# PAGE EXTRACT start

It is an undisputed fact that many young chefs dream of one day opening their own restaurants. The years spent toiling in someone else’s kitchen provide useful building blocks and learning tools, but equally, these years are spent gaining knowledge and accumulating a wide arsenal of information about setting up on their own.
Like a lot of his peers, chef Vicneswara Thenamirtham, better known as Vic, also had a dream of one day having his own F&B venture. After gaining nearly a decade’s worth of experience in eateries as diverse as TGIF, The Social, Vin’s and Manja and climbing up the ladder at each job, he realised the time was ripe for him to strike out on his own. So six months ago, he opened Two Hands, his first restaurant. While Vic is the creative force behind the restaurant, he also roped in former colleague Melinder Dhaliwal as marketing director.
Two Hands is representative of Vic’s vision of serving the food that he loves to diners, trawled from all sorts of cusines, from Italian to Middle Eastern to Portuguese. But you’ll find no strange twists and tweaks in each dish. Instead, everything is presented just the way it should be.
“Basically, from the beginning, the goal was to open a restaurant where I could portray my own kind of food. My goal was to always present food culture and cuisine as it is. If it is Italian, I present it as Italian. So there’s a blend of cuisines in this menu, but they’re all in their own form,” he says.
Vic and his team do everything from scratch, including making their own breads in a purpose-built oven. Vic also doesn’t believe in pre-mixes, MSG or additives. In fact, you can be sure he doesn’t use any MSG because he is actually allergic to the stuff.
“I have MSG intolerance, I get rashes if I eat anything with additives, which is why I don’t use MSG in my food at all,” he says.
Vic is a staunch believer in going local, so the menu is made up of at least 90% local produce with lots of gluten-free, vegetarian and vegan options in line with an increasing demand for these selections.

# PAGE EXTRACT end
# INFORMATION GIVEN start

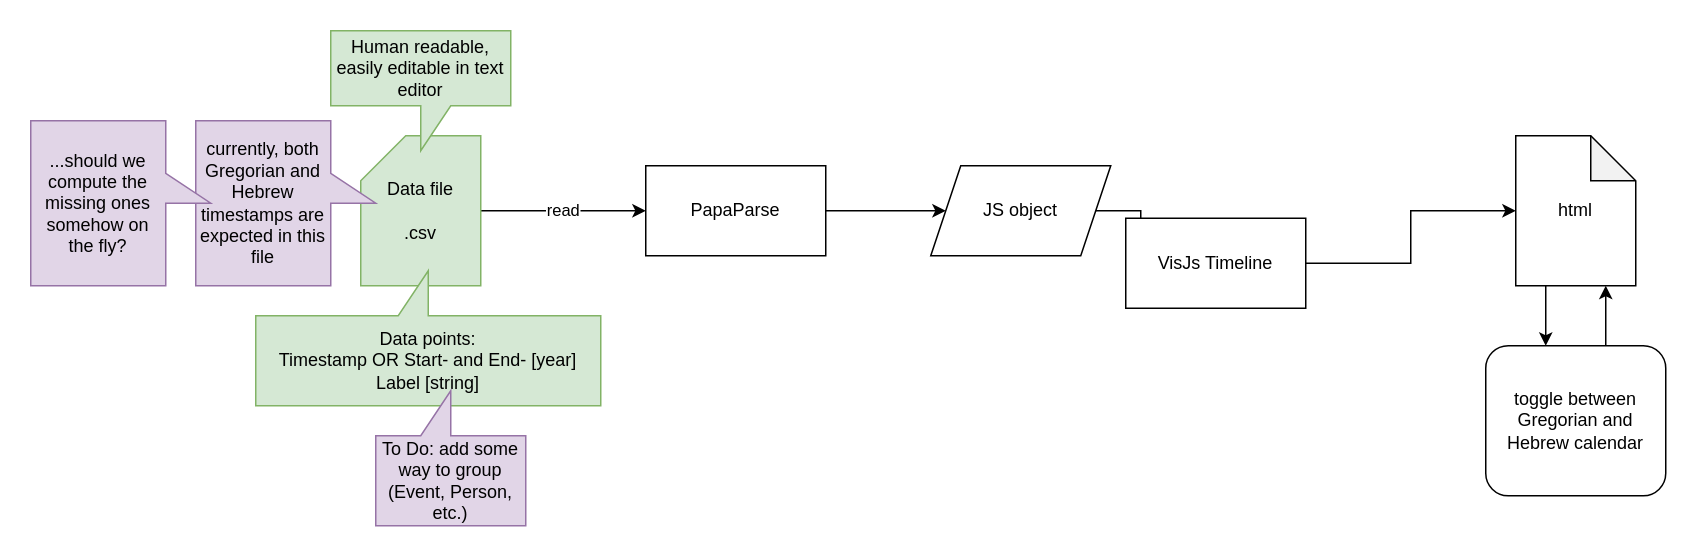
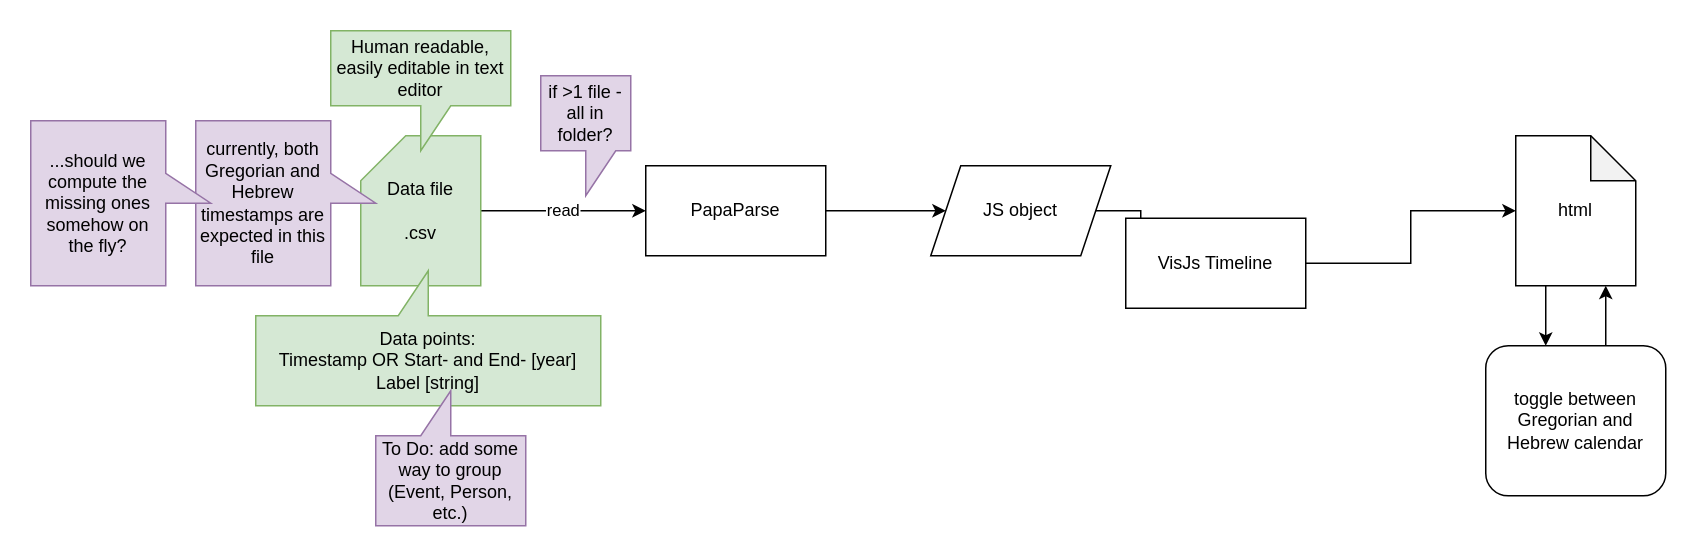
  <mxCell id="0" />
  <mxCell id="1" parent="0" />
  <mxCell id="2" value="read" style="edgeStyle=orthogonalEdgeStyle;rounded=0;orthogonalLoop=1;jettySize=auto;html=1;" edge="1" parent="1" source="3" target="7"><mxGeometry relative="1" as="geometry" /></mxCell>
  <mxCell id="3" value="Data file&lt;br&gt;&lt;br&gt;.csv" style="shape=card;whiteSpace=wrap;html=1;fillColor=#d5e8d4;strokeColor=#82b366;" vertex="1" parent="1"><mxGeometry x="240" y="90" width="80" height="100" as="geometry" /></mxCell>
  <mxCell id="4" value="Human readable, easily editable in text editor" style="shape=callout;whiteSpace=wrap;html=1;perimeter=calloutPerimeter;fillColor=#d5e8d4;strokeColor=#82b366;" vertex="1" parent="1"><mxGeometry x="220" y="20" width="120" height="80" as="geometry" /></mxCell>
  <mxCell id="5" value="Data points:&lt;br&gt;Timestamp OR Start- and End- [year]&lt;div&gt;Label [string]&lt;/div&gt;" style="shape=callout;whiteSpace=wrap;html=1;perimeter=calloutPerimeter;direction=west;fillColor=#d5e8d4;strokeColor=#82b366;" vertex="1" parent="1"><mxGeometry x="170" y="180" width="230" height="90" as="geometry" /></mxCell>
  <mxCell id="6" style="edgeStyle=orthogonalEdgeStyle;rounded=0;orthogonalLoop=1;jettySize=auto;html=1;" edge="1" parent="1" source="7" target="13"><mxGeometry relative="1" as="geometry" /></mxCell>
  <mxCell id="7" value="PapaParse" style="rounded=0;whiteSpace=wrap;html=1;" vertex="1" parent="1"><mxGeometry x="430" y="110" width="120" height="60" as="geometry" /></mxCell>
+ <mxCell id="8" value="if &amp;gt;1 file - all in folder?" style="shape=callout;whiteSpace=wrap;html=1;perimeter=calloutPerimeter;fillColor=#e1d5e7;strokeColor=#9673a6;" vertex="1" parent="1"><mxGeometry x="360" y="50" width="60" height="80" as="geometry" /></mxCell>
  <mxCell id="9" value="To Do: add some way to group (Event, Person, etc.)" style="shape=callout;whiteSpace=wrap;html=1;perimeter=calloutPerimeter;direction=west;fillColor=#e1d5e7;strokeColor=#9673a6;" vertex="1" parent="1"><mxGeometry x="250" y="260" width="100" height="90" as="geometry" /></mxCell>
  <mxCell id="10" value="currently, both Gregorian and Hebrew timestamps are expected in this file" style="shape=callout;whiteSpace=wrap;html=1;perimeter=calloutPerimeter;fillColor=#e1d5e7;strokeColor=#9673a6;direction=north;" vertex="1" parent="1"><mxGeometry x="130" y="80" width="120" height="110" as="geometry" /></mxCell>
  <mxCell id="11" value="...should we compute the missing ones somehow on the fly?" style="shape=callout;whiteSpace=wrap;html=1;perimeter=calloutPerimeter;fillColor=#e1d5e7;strokeColor=#9673a6;direction=north;" vertex="1" parent="1"><mxGeometry x="20" y="80" width="120" height="110" as="geometry" /></mxCell>
  <mxCell id="12" value="" style="edgeStyle=orthogonalEdgeStyle;rounded=0;orthogonalLoop=1;jettySize=auto;html=1;" edge="1" parent="1" source="13" target="15"><mxGeometry relative="1" as="geometry" /></mxCell>
  <mxCell id="13" value="JS object" style="shape=parallelogram;perimeter=parallelogramPerimeter;whiteSpace=wrap;html=1;fixedSize=1;" vertex="1" parent="1"><mxGeometry x="620" y="110" width="120" height="60" as="geometry" /></mxCell>
  <mxCell id="14" style="edgeStyle=orthogonalEdgeStyle;rounded=0;orthogonalLoop=1;jettySize=auto;html=1;" edge="1" parent="1" source="15" target="17"><mxGeometry relative="1" as="geometry" /></mxCell>
  <mxCell id="15" value="VisJs Timeline" style="whiteSpace=wrap;html=1;" vertex="1" parent="1"><mxGeometry x="750" y="145" width="120" height="60" as="geometry" /></mxCell>
  <mxCell id="16" style="edgeStyle=orthogonalEdgeStyle;rounded=0;orthogonalLoop=1;jettySize=auto;html=1;" edge="1" parent="1" source="17" target="19"><mxGeometry relative="1" as="geometry"><Array as="points"><mxPoint x="1030" y="210" /><mxPoint x="1030" y="210" /></Array></mxGeometry></mxCell>
  <mxCell id="17" value="html" style="shape=note;whiteSpace=wrap;html=1;backgroundOutline=1;darkOpacity=0.05;" vertex="1" parent="1"><mxGeometry x="1010" y="90" width="80" height="100" as="geometry" /></mxCell>
  <mxCell id="18" style="edgeStyle=orthogonalEdgeStyle;rounded=0;orthogonalLoop=1;jettySize=auto;html=1;" edge="1" parent="1" source="19" target="17"><mxGeometry relative="1" as="geometry"><Array as="points"><mxPoint x="1070" y="210" /><mxPoint x="1070" y="210" /></Array></mxGeometry></mxCell>
  <mxCell id="19" value="toggle between Gregorian and Hebrew calendar" style="rounded=1;whiteSpace=wrap;html=1;" vertex="1" parent="1"><mxGeometry x="990" y="230" width="120" height="100" as="geometry" /></mxCell>
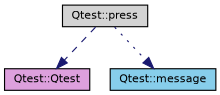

# INFORMATION GIVEN end

● **STATED EXERCISE A**
Copy out the part of the Two Hands profile from "It is an undisputed" to "on their own.".
● **STATED EXERCISE B**
Name every eatery the Two Hands profile says Vic worked at before opening his own restaurant.
● **STATED EXERCISE C**
Continue the Two Hands profile after its final sentence.
The listing has nothing to do with the Two Hands profile.

● **FINAL RESULT A**
It is an undisputed fact that many young chefs dream of one day opening their own restaurants. The years spent toiling in someone else’s kitchen provide useful building blocks and learning tools, but equally, these years are spent gaining knowledge and accumulating a wide arsenal of information about setting up on their own.

● **FINAL RESULT B**
TGIF, The Social, Vin's, Manja

● **FINAL RESULT C**
To begin a meal at Two Hands, try the popular hummus 3 ways (RM28), which consists of a traditional chickpea hummus, pumpkin hummus and beetroot hummus. Each hummus offers different, but equally delicious, notes. The pumpkin hummus is rich and buttery, the beetroot hummus offers earthy nuances, and the traditional hummus is tasty and well-rounded. The home-made breads on the side are ideal vehicles for lapping up this delightful trio (and rest assured, you will mop it all up, down to the last particle).
Then there is the crispy parmesan cauliflower (RM22) which Vic devised in homage to his mother’s Indian dish of deep-fried cauliflower. This a gluten-free option, which sees the cauliflowers coated in a mixture of chickpea flour, rice flour and tapioca flour instead of the traditional wheat flour. The cauliflower parcels are delightful, crunchy on the outside and tender on the inside. The dipping sauce of Greek yoghurt layered with lemon juice and fresh herbs offers a tangy counterpoint that accentuates the dish further. The only detriment to your enjoyment might be the size of each floret, which is a little large and consequently, difficult to eat delicately (and in one mouthful).
Another sure-fire winner is the salted egg custard prawns (RM28) served with housemade butter croissants. The butter croissant is superlative – buttery, crumbly pastry that yields to a fluffy, doughy interior. It is so good, you could easily polish two in a row and forgo the salted egg custard entirely. But that would be a mistake because the custard is sublime – thick, rich and redolent of salted egg, without overpowering the palate with it.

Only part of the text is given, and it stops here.